Droit fiscal n° 24, 14 Juin 2019, 295
Le nouveau dispositif de plafonnement de déduction des charges financières
Etude par Philippe Oudenot professeur associé à l’université de Bordeaux
L’article 34 de la loi de finances pour 2019 a profondément modifié les dispositions applicables en matière de déduction des frais financiers. Il a supprimé la règle du « coup de rabot », celles relatives à la sous-capitalisation et celles de l’article 209, IX du CGI (« amendement Carrez ») ; corrélativement, il a instauré un nouveau dispositif qui, en tout état de cause, ne concerne pas les sociétés ou les groupes fiscaux qui ont des charges financières nettes inférieures à 1 million d’euros. En revanche, sa mise en œuvre, objet de la présente étude, peut paraître complexe, notamment lorsqu’une société ou un groupe fiscal est fiscalement considéré comme sous-capitalisé.

1. – Alors que le champ d’application des directives mère-fille, fusions et intérêts et redevances est limité aux opérations réalisées entre sociétés établies dans deux États membres de l’Union Européenne, la directive « établissant des règles pour lutter contre les pratiques d’évasion fiscale qui ont une incidence directe sur le fonctionnement du marché intérieur » du 12 juillet 2016, généralement dénommée ATAD (Anti-Tax Avoidance Directive)Note 1, a vocation à s’appliquer à toutes opérations (dotées ou non d’un lien d’extranéité) effectuées par les sociétés soumises à l’impôt sur les sociétés dans chaque État membre, afin de créer un « niveau minimal de protection » des bases d’imposition nationales à l’impôt sur les sociétésNote 2. Plusieurs mesures issues des recommandations des travaux menés par l’OCDE dans le cadre du plan BEPS ont ainsi été adoptées afin de lutter contre l’évasion fiscale. Parmi celles-ci, l’article 4 de la directive a défini des règles de limitation de déduction des charges financières devant en principe être transposées dans le droit interne de chaque État membre au plus tard le 1er janvier 2019, la date butoir pouvant être reportée au plus tard au 1er janvier 2024 pour les États qui avaient préalablement mis en place des dispositifs considérés comme « aussi efficaces » que la directive, ce qui était le cas de l’État français. En effet, celui-ci avait mis en place un dispositif pour limiter la déduction des charges financières provenant d’emprunts intragroupe lorsque ceux-ci conduisaient à une sous-capitalisation de la société. Il avait également instauré une règle générale de limitation de déductibilité des charges financières (connue sous le nom de règle du coup de rabot) applicable à toutes les charges financières, qu’elles proviennent d’emprunts contractés ou non auprès de tiers. Mais le législateur fiscal français n’a pas entendu se prévaloir de cette date butoir et l’article 34 de la loi de finances pour 2019 a abrogé les deux dispositifs précitésNote 3 et a édicté, pour les exercices ouverts à compter du 1er janvier 2019, de nouvelles règles de limitation de déduction des charges financières respectant celles de la directive. Nous examinerons d’abord les règles applicables aux sociétés imposées séparément (1 ) puis celles régissant la détermination du résultat d’ensemble lorsque les sociétés ont opté pour l’intégration fiscale (2 ).

■ ■ ■ ■ ■

§ **Liste des tâches**:
**a.** D’après le texte sur la déduction des charges financières, à quelle date l’article 4 de la directive ATAD devait-il en principe être transposé au plus tard ?
**b.** Résumez plus brièvement le paragraphe du texte sur la déduction des charges financières qui commence par « L’article 34 de la loi de finances pour 2019 », en conservant ses principaux faits.
**c.** Reproduisez fidèlement le passage du texte sur la déduction des charges financières qui s’ouvre sur les mots contenant « Droit fiscal n° » et se ferme sur « considéré comme sous-capitalisé. ».

§ **Données fournies**:
■ ■ ■ ■ ■

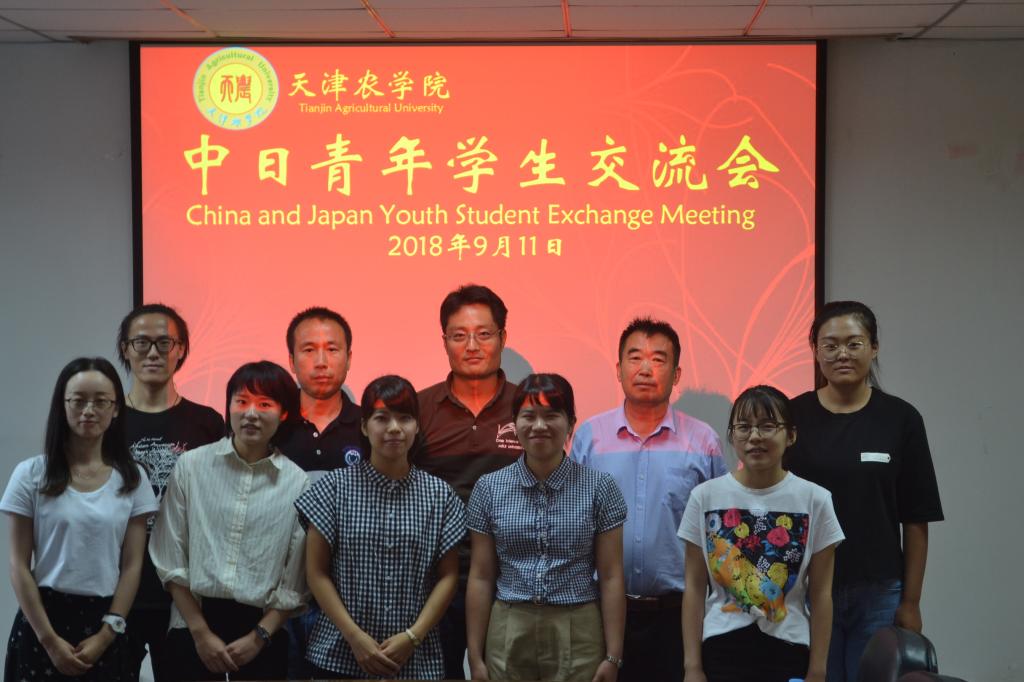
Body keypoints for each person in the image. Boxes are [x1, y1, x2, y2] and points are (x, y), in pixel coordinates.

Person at [783, 301, 944, 682]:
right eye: (830, 345)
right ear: (815, 351)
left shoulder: (901, 419)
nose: (842, 354)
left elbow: (916, 519)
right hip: (804, 589)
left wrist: (911, 601)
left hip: (879, 592)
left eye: (854, 343)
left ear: (874, 348)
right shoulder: (791, 418)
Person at [572, 316, 727, 682]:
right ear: (618, 369)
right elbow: (574, 522)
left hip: (678, 616)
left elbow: (720, 532)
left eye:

■ ■ ■ ■ ■

§ **Réponses aux tâches**:
**a.** Au plus tard le 1er janvier 2019.

**b.** L’article 34 de la loi de finances pour 2019 a supprimé la règle du « coup de rabot », les règles de sous-capitalisation et l’« amendement Carrez » (article 209, IX du CGI). Il les a remplacés par un nouveau dispositif. Celui-ci ne concerne pas les sociétés ou groupes fiscaux dont les charges financières nettes sont inférieures à 1 million d’euros. Sa mise en œuvre peut sembler complexe, surtout en cas de sous-capitalisation.

**c.**
Droit fiscal n° 24, 14 Juin 2019, 295
Le nouveau dispositif de plafonnement de déduction des charges financières
Etude par Philippe Oudenot professeur associé à l’université de Bordeaux
L’article 34 de la loi de finances pour 2019 a profondément modifié les dispositions applicables en matière de déduction des frais financiers. Il a supprimé la règle du « coup de rabot », celles relatives à la sous-capitalisation et celles de l’article 209, IX du CGI (« amendement Carrez ») ; corrélativement, il a instauré un nouveau dispositif qui, en tout état de cause, ne concerne pas les sociétés ou les groupes fiscaux qui ont des charges financières nettes inférieures à 1 million d’euros. En revanche, sa mise en œuvre, objet de la présente étude, peut paraître complexe, notamment lorsqu’une société ou un groupe fiscal est fiscalement considéré comme sous-capitalisé.